Ещё раз осмотрев место преступления, Суон покинул дом и отправился в Управление, дорисовывать листвы к раскидистым джунглям этого дела. То, что убийство Брюстера было связано с делом Фицгилберта, Суон практически не сомневался. Тем более, весь этот мистический реквизит прямо указывал на связь смерти неунывающего полковника с салоном Бёрлингтона. Вчера вечером Ива и Флитгейл подробно пересказали ему всё, что делалось и говорилось у графа на приёме. Весь вечер Брюстер просто-напросто напрашивался на мистические неприятности, а его болезненный интерес к вампирам бросался в глаза всем. Впрочем, этому было совершенно прозаическое – в прямом смысле слова – объяснение: Суон пролистал рукопись полковника и обнаружил, что глава «Вампиры» ещё не вполне закончена, и в ней стоят многочисленные пробелы с вопросительными знаками. Вероятно, Брюстер хотел заполнить эти пробелы, обращаясь к обществу, знакомому со всякими сверхъестественными явлениями. Брюстер также весь вечер упорно пытался сообщить о том, что знает – кто убил Фицгилберта. И это, без сомнения, могло спровоцировать его убийство.
Не успел Суон как следует заштриховать пальмовый листок (а это занятие приводило его обычно в медитативное состояние, прекрасно подходящее для обдумывания деталей), как в кабинет радостно ворвался Гэйбл, таща за собой изрядно потёртого малого в изрядно же потёртом кэбменском цилиндре.
– Есть свидетель! Мы нашли кэбмена, который привёз вечером полковника из гостей. Вот – это мистер Гук. Рассказывайте, Гук, – скомандовал Гэйбл с таким торжеством, словно демонстрировал старшему инспектору не кэбмена, а говорящую собаку.
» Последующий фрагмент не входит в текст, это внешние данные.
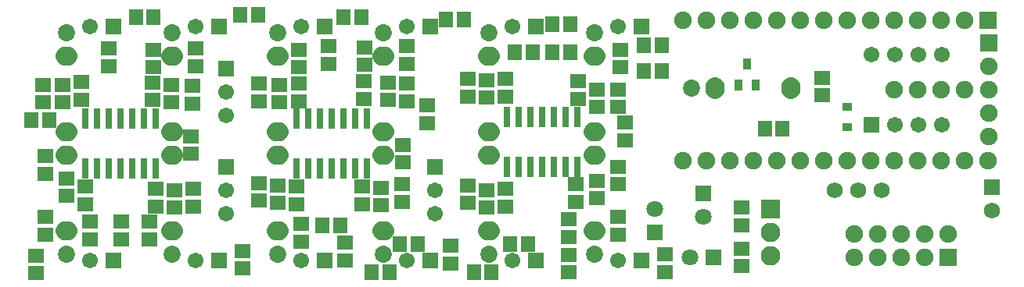
<source format=gbs>
G04 DipTrace 3.0.0.2*
G04 magpie_midi01.GBS*
%MOIN*%
G04 #@! TF.FileFunction,Soldermask,Bot*
G04 #@! TF.Part,Single*
%AMOUTLINE1*
4,1,16,
0.0415,0.005451,
0.037483,0.023051,
0.025939,0.037527,
0.009258,0.04556,
-0.009258,0.04556,
-0.02594,0.037527,
-0.037483,0.02305,
-0.0415,0.005451,
-0.0415,-0.005451,
-0.037483,-0.023051,
-0.025939,-0.037527,
-0.009258,-0.04556,
0.009258,-0.04556,
0.02594,-0.037527,
0.037483,-0.02305,
0.0415,-0.005451,
0.0415,0.005451,
0*%
%AMOUTLINE4*
4,1,16,
0.005451,-0.0415,
0.023051,-0.037483,
0.037527,-0.025939,
0.04556,-0.009258,
0.04556,0.009258,
0.037527,0.02594,
0.02305,0.037483,
0.005451,0.0415,
-0.005451,0.0415,
-0.023051,0.037483,
-0.037527,0.025939,
-0.04556,0.009258,
-0.04556,-0.009258,
-0.037527,-0.02594,
-0.02305,-0.037483,
-0.005451,-0.0415,
0.005451,-0.0415,
0*%
%AMOUTLINE7*
4,1,16,
-0.005451,0.0415,
-0.023051,0.037483,
-0.037527,0.025939,
-0.04556,0.009258,
-0.04556,-0.009258,
-0.037527,-0.02594,
-0.02305,-0.037483,
-0.005451,-0.0415,
0.005451,-0.0415,
0.023051,-0.037483,
0.037527,-0.025939,
0.04556,-0.009258,
0.04556,0.009258,
0.037527,0.02594,
0.02305,0.037483,
0.005451,0.0415,
-0.005451,0.0415,
0*%
%ADD52R,0.068X0.068*%
%ADD54C,0.082803*%
%ADD56R,0.082803X0.082803*%
%ADD58R,0.031622X0.08674*%
%ADD60C,0.068*%
%ADD61C,0.068*%
%ADD67C,0.074929*%
%ADD69C,0.073*%
%ADD71C,0.074929*%
%ADD73R,0.074929X0.074929*%
%ADD75R,0.033591X0.049339*%
%ADD77R,0.043X0.038*%
%ADD79C,0.070992*%
%ADD81R,0.070992X0.070992*%
%ADD83R,0.059181X0.067055*%
%ADD85R,0.067055X0.059181*%
%ADD87C,0.067055*%
%ADD89R,0.067055X0.067055*%
%ADD96OUTLINE1*%
%ADD99OUTLINE4*%
%ADD102OUTLINE7*%
%FSLAX26Y26*%
G04*
G70*
G90*
G75*
G01*
G04 BotMask*
%LPD*%
D89*
X4024000Y1074000D3*
D87*
X4124000D3*
X4224000D3*
X4324000D3*
Y1374000D3*
X4224000D3*
X4124000D3*
X4024000D3*
D85*
X1125251Y1025249D3*
Y950446D3*
X964000Y1394000D3*
Y1319197D3*
X1584000Y1394000D3*
Y1319197D3*
X1864000Y1404000D3*
Y1329197D3*
D83*
X2504000Y1384000D3*
X2578803D3*
D85*
X2954000Y1394000D3*
Y1319197D3*
X2734000Y594000D3*
Y668803D3*
D83*
X2329197Y444000D3*
X2404000D3*
X1894000D3*
X1968803D3*
D85*
X1594000Y574000D3*
Y648803D3*
X827745Y584000D3*
Y658803D3*
X694000Y584000D3*
Y658803D3*
X577751Y1244000D3*
Y1169197D3*
X1041501Y1244000D3*
Y1169197D3*
X1498997Y1244000D3*
Y1169197D3*
X1964000Y1254000D3*
Y1179197D3*
X2384000Y1264000D3*
Y1189197D3*
X2854000Y1224000D3*
Y1149197D3*
Y834000D3*
Y759197D3*
X2384000Y794000D3*
Y719197D3*
X1935252Y804000D3*
Y729197D3*
X1494000Y814000D3*
Y739197D3*
X1054000Y794000D3*
Y719197D3*
X594000Y844000D3*
Y769197D3*
D81*
X3100251Y612751D3*
D79*
Y712751D3*
D81*
X3306500Y781500D3*
D79*
Y681500D3*
D85*
X2131500Y1156500D3*
Y1081697D3*
X2026388Y987749D3*
Y912946D3*
X2972694Y1082101D3*
Y1007298D3*
X3469000Y644000D3*
Y718803D3*
Y544000D3*
Y469197D3*
D83*
X444000Y1094000D3*
X518803D3*
D81*
X3350249Y506500D3*
D79*
X3250249D3*
D87*
X694000Y1494000D3*
D89*
X794000D3*
D87*
X1144000D3*
D89*
X1244000D3*
D87*
X1594000D3*
D89*
X1694000D3*
D87*
X2044000D3*
D89*
X2144000D3*
D87*
X2494000D3*
D89*
X2594000D3*
D87*
X2944000D3*
D89*
X3044000D3*
D87*
X2944000Y494000D3*
D89*
X3044000D3*
D87*
X2494000D3*
D89*
X2594000D3*
D87*
X2044000D3*
D89*
X2144000D3*
D87*
X1594000D3*
D89*
X1694000D3*
D87*
X1144000D3*
D89*
X1244000D3*
D87*
X694000D3*
D89*
X794000D3*
D77*
X3919000Y1149906D3*
Y1063598D3*
D75*
X3531500Y1244000D3*
X3456697D3*
X3494098Y1334551D3*
D73*
X4519000Y1519000D3*
D71*
X4419000D3*
X4319000D3*
X4219000D3*
X4119000D3*
X4019000D3*
X3919000D3*
X3819000D3*
X3719000D3*
X3619000D3*
X3519000D3*
X3419000D3*
X3319000D3*
X3219000D3*
D73*
X4524000Y1424000D3*
D71*
Y1324000D3*
Y1224000D3*
Y1124000D3*
Y1024000D3*
D96*
X3357000Y1231500D3*
X3682001Y1231501D3*
D69*
X3257001Y1231500D3*
D67*
X4419000Y1225249D3*
D71*
X4319000D3*
X4219000D3*
X4119000D3*
D99*
X594000Y1368500D3*
X594001Y1043499D3*
D69*
X594000Y1468499D3*
D99*
X1044000Y1368500D3*
X1044001Y1043499D3*
D69*
X1044000Y1468499D3*
D99*
X1494000Y1368500D3*
X1494001Y1043499D3*
D69*
X1494000Y1468499D3*
D99*
X1944000Y1368500D3*
X1944001Y1043499D3*
D69*
X1944000Y1468499D3*
D99*
X2394000Y1368500D3*
X2394001Y1043499D3*
D69*
X2394000Y1468499D3*
D99*
X2844000Y1368500D3*
X2844001Y1043499D3*
D69*
X2844000Y1468499D3*
D102*
X594000Y619500D3*
X593999Y944501D3*
D69*
X594000Y519501D3*
D102*
X1044000Y619500D3*
X1043999Y944501D3*
D69*
X1044000Y519501D3*
D102*
X1494000Y619500D3*
X1493999Y944501D3*
D69*
X1494000Y519501D3*
D102*
X1944000Y619500D3*
X1943999Y944501D3*
D69*
X1944000Y519501D3*
D102*
X2394000Y619500D3*
X2393999Y944501D3*
D69*
X2394000Y519501D3*
D102*
X2844000Y619500D3*
X2843999Y944501D3*
D69*
X2844000Y519501D3*
D73*
X4350255Y506500D3*
D71*
Y606500D3*
X4250255Y506500D3*
Y606500D3*
X4150255Y506500D3*
Y606500D3*
X4050255Y506500D3*
Y606500D3*
X3950255Y506500D3*
Y606500D3*
D83*
X889197Y1534000D3*
X964000D3*
X1334000Y1544000D3*
X1408803D3*
X1774000Y1534000D3*
X1848803D3*
X2211388Y1524000D3*
X2286192D3*
X2664000Y1504000D3*
X2738803D3*
X3054000Y1414000D3*
X3128803D3*
D85*
X3144000Y444000D3*
Y518803D3*
X2734000Y443833D3*
Y518636D3*
X2231500Y556501D3*
Y481698D3*
X1781500Y569000D3*
Y494197D3*
X1344000Y534000D3*
Y459197D3*
X464000Y514000D3*
Y439197D3*
X774000Y1324000D3*
Y1398803D3*
X1144000Y1324000D3*
Y1398803D3*
X1708997Y1334000D3*
Y1408803D3*
X2044000Y1334000D3*
Y1408803D3*
D83*
X2664000Y1384000D3*
X2738803D3*
X3054000Y1302753D3*
X3128803D3*
D85*
X2944000Y604000D3*
Y678803D3*
D83*
X2484000Y564000D3*
X2558803D3*
X2014000D3*
X2088803D3*
X1684000Y644000D3*
X1758803D3*
D85*
X946493Y584000D3*
Y658803D3*
X504000Y604000D3*
Y678803D3*
X656500Y1256500D3*
Y1181697D3*
X961501Y1254000D3*
Y1179197D3*
X1585247Y1174000D3*
Y1248803D3*
X1859003Y1184000D3*
Y1258803D3*
X2464000Y1194000D3*
Y1268803D3*
X2774000Y1184000D3*
Y1258803D3*
X2764000Y744000D3*
Y818803D3*
X2464000Y724000D3*
Y798803D3*
X1852753Y734000D3*
Y808803D3*
X1574000Y734000D3*
Y808803D3*
X974000Y724000D3*
Y798803D3*
X674000Y734000D3*
Y808803D3*
X494000Y1169000D3*
Y1243803D3*
X1131501Y1164000D3*
Y1238803D3*
X1412748Y1174000D3*
Y1248803D3*
X2044000Y1174000D3*
Y1248803D3*
X2304000Y1194000D3*
Y1268803D3*
X2944000Y1224000D3*
Y1149197D3*
Y894000D3*
Y819197D3*
X2304000Y814000D3*
Y739197D3*
X2024000Y744000D3*
Y818803D3*
X1414000Y824000D3*
Y749197D3*
X1134000Y724000D3*
Y798803D3*
X504000Y864000D3*
Y938803D3*
D89*
X1274000Y1314000D3*
D87*
Y1214000D3*
Y1114000D3*
D89*
Y894000D3*
D87*
Y794000D3*
Y694000D3*
D89*
X2164000Y894000D3*
D87*
Y794000D3*
Y694000D3*
D85*
X3812751Y1200251D3*
Y1275054D3*
D83*
X3569000Y1056500D3*
X3643803D3*
D61*
X4068614Y794084D3*
D60*
X3968614D3*
X3868614D3*
D67*
X4519000Y919000D3*
D71*
X4419000D3*
X4319000D3*
X4219000D3*
X4119000D3*
X4019000D3*
X3919000D3*
X3819000D3*
X3719000D3*
X3619000D3*
X3519000D3*
X3419000D3*
X3319000D3*
X3219000D3*
D58*
X675201Y1100299D3*
X725201D3*
X775201D3*
X825201D3*
X875201D3*
X925201D3*
X975201D3*
Y887701D3*
X925201D3*
X875201D3*
X825201D3*
X775201D3*
X725201D3*
X675201D3*
X1572701Y1100299D3*
X1622701D3*
X1672701D3*
X1722701D3*
X1772701D3*
X1822701D3*
X1872701D3*
Y887701D3*
X1822701D3*
X1772701D3*
X1722701D3*
X1672701D3*
X1622701D3*
X1572701D3*
X2469000Y1106598D3*
X2519000D3*
X2569000D3*
X2619000D3*
X2669000D3*
X2719000D3*
X2769000D3*
Y894000D3*
X2719000D3*
X2669000D3*
X2619000D3*
X2569000D3*
X2519000D3*
X2469000D3*
D56*
X3594000Y712749D3*
D54*
Y612749D3*
Y512749D3*
D52*
X4537315Y806583D3*
D60*
Y706583D3*
M02*

</source>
– Весьма положительный был джентльмен, – заверил Гук. Связная речь давалась ему с таким трудом, что и впрямь напоминала плоды кропотливой, но не слишком успешной, дрессировки.
– Ну же, Гук, рассказывайте дальше! – поторопил его Гэйбл.
– Да что там… дак… на чай дал. Весёлый джентльмен, очень был доволен.
– И что нам это даёт? – с недоверчивым недоумением спросил Суон Гэйбла.
– Дальше, голубчик, дальше говорите! – нетерпеливо, с отчаянием в голосе, понукал кэбмена инспектор Гэйбл.
– Дак я и решил – время позднее, постою. Там напротив стоянка как раз. Полчаса. Потом домой поеду.
Гэйбл проявил чудеса терпения, прежде чем Суон смог составить какое-то представление о свидетельстве кэбмена. Итак, кэбмен уже собирался домой и выезжал со стоянки, когда к дому полковника подъехал другой экипаж, из него вышел джентльмен в инвернесском пальто с длинной пелериной и постучал в дверь. Открыл сам хозяин, его Гук хорошо разглядел, потому как прямо над дверью висел электрический фонарь. Полковник впустил позднего визитёра «с приятностью», как выразился кэбмен, но вот разглядеть гостя кэбмен не смог – тот стоял спиной.
– Ну, допустим, полковник знал своего убийцу, и ждал его вчера вечером, – стал подводить итоги Суон, когда Гук был отпущен. – Человек приехал в пальто с пелериной… Негусто, негусто… Ступайте, Гэйбл, и непременно сразу сообщите мне, если будут известия.
Когда инспектор ушёл, Суон поднял трубку аппарата и назвал номер Ивы.
– Алоиз? Алоиз, голубчик, полюбопытствуйте у мисс Ивы – как были одеты вчерашние гости. Особенно по части верхней одежды, если мисс Ива имела возможность её видеть. В фехтовальном клубе? Ну, если что – я в Управлении, жду.